He was happy to be home. But he wasn't content.

He was haunted by the voice that had saved his life.

Across town, Hoopii had been working more than 12-hour days since he and his canine partner, Vito, were called into action seconds after the hijacked airliner smashed into the Pentagon. Hoopii was several blocks away in his cruiser when the dispatcher said a plane had hit the Pentagon.

"I thought the communication personnel had misinterpreted something," said Hoopii, 38. "When he came back on and said it again, I knew something terrible had happened."

Hoopii hit the lights and sirens and headed for the Pentagon, blowing his transmission in his haste. At the Pentagon, he joined other Pentagon police officers and others pulling people out of the burning building and carrying them to safety.

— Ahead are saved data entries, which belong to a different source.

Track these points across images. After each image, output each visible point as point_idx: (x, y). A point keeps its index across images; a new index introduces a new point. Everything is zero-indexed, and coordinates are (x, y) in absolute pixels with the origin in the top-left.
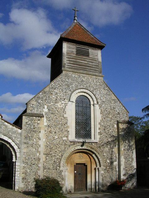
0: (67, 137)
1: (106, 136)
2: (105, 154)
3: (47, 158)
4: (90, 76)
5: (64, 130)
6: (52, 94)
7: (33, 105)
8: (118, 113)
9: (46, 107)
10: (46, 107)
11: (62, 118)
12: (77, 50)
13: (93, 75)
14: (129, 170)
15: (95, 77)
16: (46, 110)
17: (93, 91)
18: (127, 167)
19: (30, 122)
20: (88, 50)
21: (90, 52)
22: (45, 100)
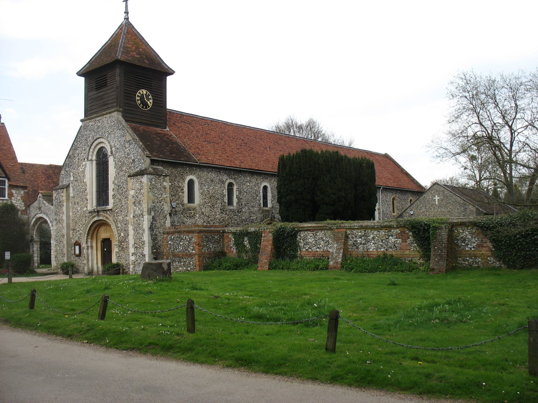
0: (87, 207)
1: (120, 199)
2: (119, 225)
3: (74, 233)
4: (105, 116)
5: (84, 199)
6: (75, 156)
7: (63, 175)
8: (133, 160)
9: (72, 174)
10: (72, 174)
11: (83, 184)
12: (96, 84)
13: (107, 114)
14: (139, 247)
15: (108, 115)
16: (72, 179)
17: (107, 138)
18: (136, 243)
19: (57, 196)
20: (106, 75)
21: (109, 78)
22: (71, 166)
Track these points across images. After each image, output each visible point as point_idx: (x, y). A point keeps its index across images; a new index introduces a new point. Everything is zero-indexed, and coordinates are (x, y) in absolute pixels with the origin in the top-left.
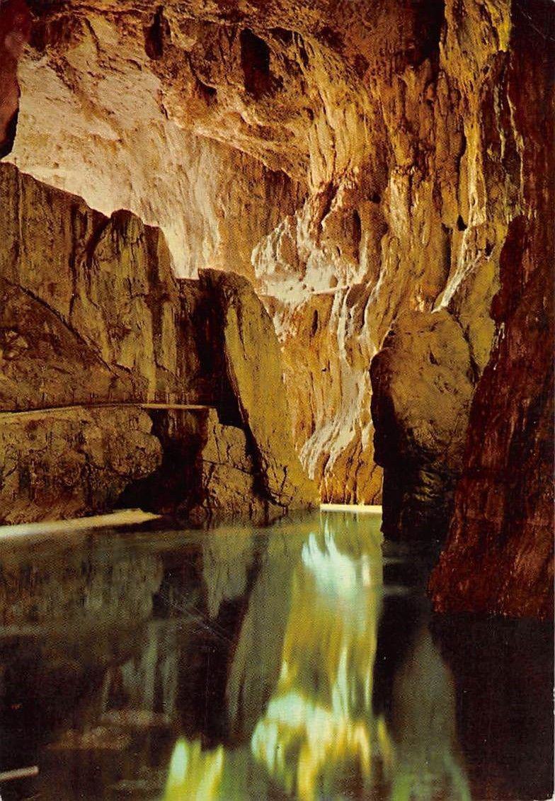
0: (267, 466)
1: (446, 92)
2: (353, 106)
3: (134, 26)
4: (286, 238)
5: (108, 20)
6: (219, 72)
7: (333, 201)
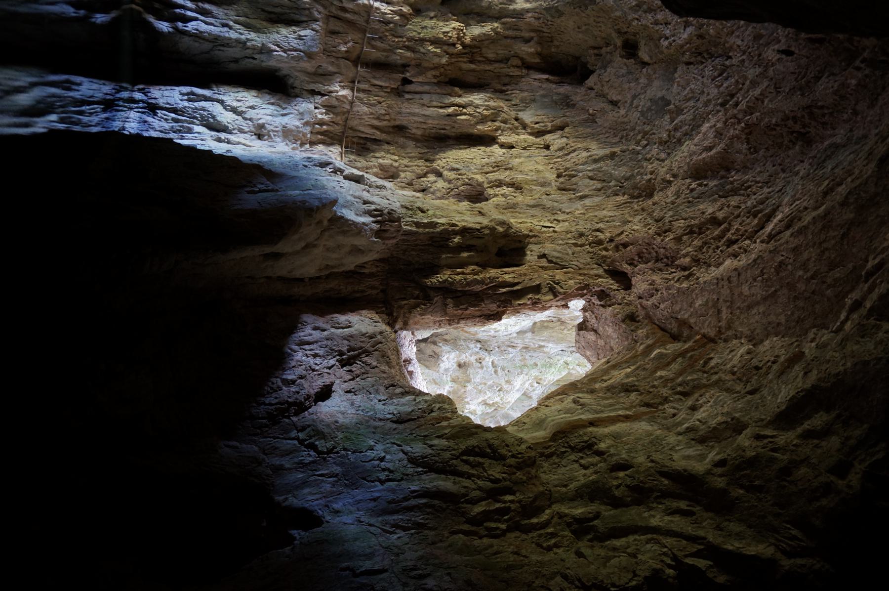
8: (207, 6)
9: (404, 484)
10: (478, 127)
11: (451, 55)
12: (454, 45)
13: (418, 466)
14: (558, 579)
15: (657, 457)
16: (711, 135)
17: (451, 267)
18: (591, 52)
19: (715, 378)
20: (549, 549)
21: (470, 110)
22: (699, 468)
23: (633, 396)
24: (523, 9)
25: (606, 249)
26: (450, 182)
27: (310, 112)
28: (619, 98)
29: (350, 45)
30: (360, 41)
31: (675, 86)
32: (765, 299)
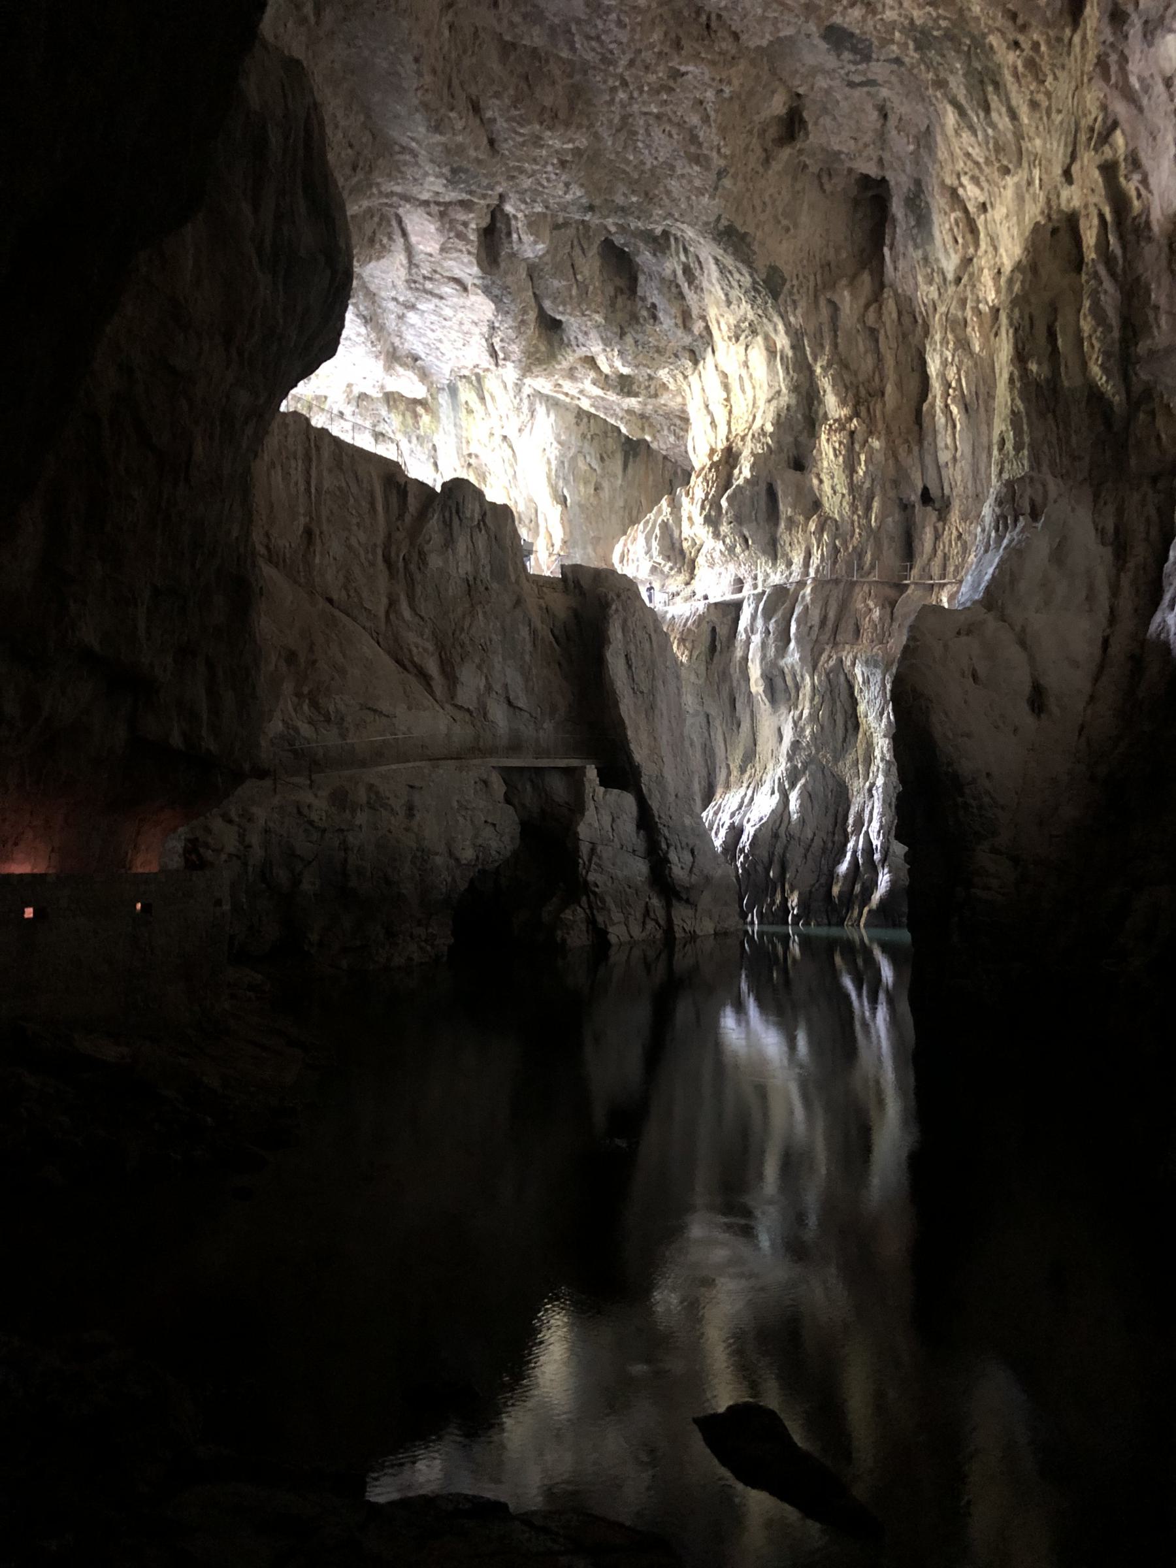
0: (668, 846)
1: (895, 315)
2: (760, 339)
3: (465, 224)
4: (665, 525)
5: (429, 214)
6: (571, 297)
7: (736, 472)
8: (851, 821)
10: (977, 349)
12: (852, 433)
17: (1084, 365)
18: (828, 187)
21: (951, 374)
24: (787, 333)
25: (1036, 46)
28: (869, 107)
29: (871, 604)
30: (866, 588)
31: (782, 34)
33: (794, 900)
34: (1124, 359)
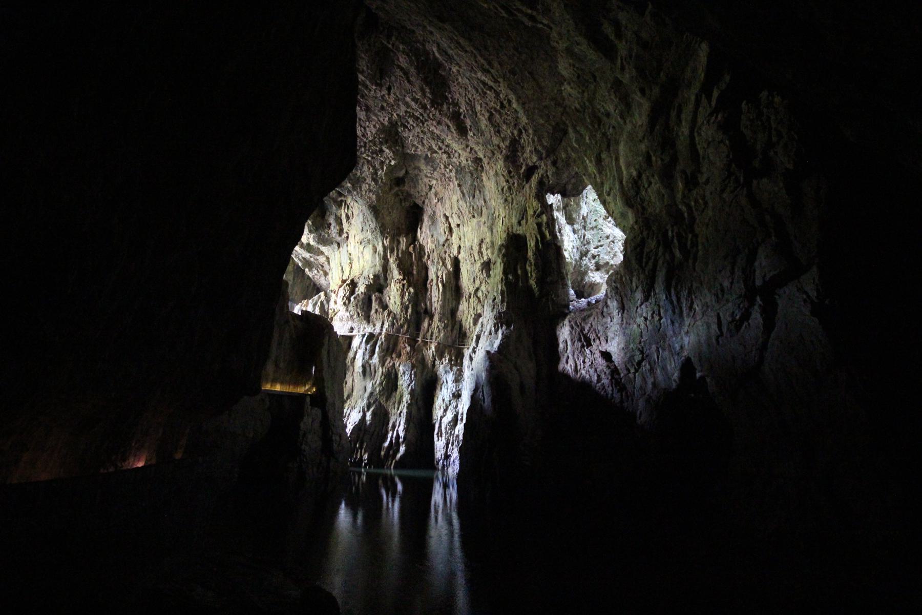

He ran through a corridor whose doors had been blown off and carried several people to safety on his massive back. When the smoke and heat became too intense, he depended on his rich baritone voice to pull people out.

On the first floor, firefighters urged rescuers not to try to navigate the area behind the black smoke. Instead, he yelled to the "voices in the dark" who were screaming in fear and pain to follow his voice to fresh air.

"Your adrenaline is pumping so fast because you just want to get in there and help people," said Hoopii, the father of two college students and a 9-year-old daughter. He stands 6 feet 2 and weighs 260 pounds. He recalled carrying a woman who couldn't walk because she was so badly burned. "I touched her arm and the flesh just fell off," he said. He was about to perform CPR on a man when, miraculously, the man opened his eyes, Hoopii said. They ran and carried and called.

"We were all trying to get as many people out as we could."

For weeks, he wasn't sure if his efforts had been in vain. He doesn't know what happened to the man who opened his eyes or the woman with the burns. He has been haunted by thoughts that perhaps he could have done more, saved more lives.

His spirits were lifted Oct. 5 when he learned that a survivor, Sinclair, was looking for a man with a booming voice whom he credited with saving his life. Friends who knew of Hoopii's efforts had called to tell him that he was the angel Sinclair was looking for.

In a tentative telephone conversation, the two men shared enough information to confirm the encounter. No mistaking that voice, Sinclair said, referring to Hoopii's Hawaiian accent.

They met in person on Monday as they prepared to recount their story on NBC's "Today" show.

The two men embraced and fought back tears -- the computer programmer and the bulky Hawaiian, who when not saving lives, sings in a band called the Aloha Boys and teaches children the hula and other Hawaiian traditions.

They plan to get together when Sinclair is stronger and back to work at the Pentagon. And Sinclair invited Hoopii; his wife, Gigi; and their children to the Sinclair family reunion next summer.

Sinclair said saying thank you didn't seem enough. But that was just fine for Hoopii.

"I feel like I've made a friend for life," Hoopii said. "I'm just so happy to know that there were some survivors that day, that we were able to help some people get back to their families."

Programmer Wayne Sinclair sought the man whose voice he followed.

Pentagon police Officer Isaac Hoopii guided Pentagon survivors to safety.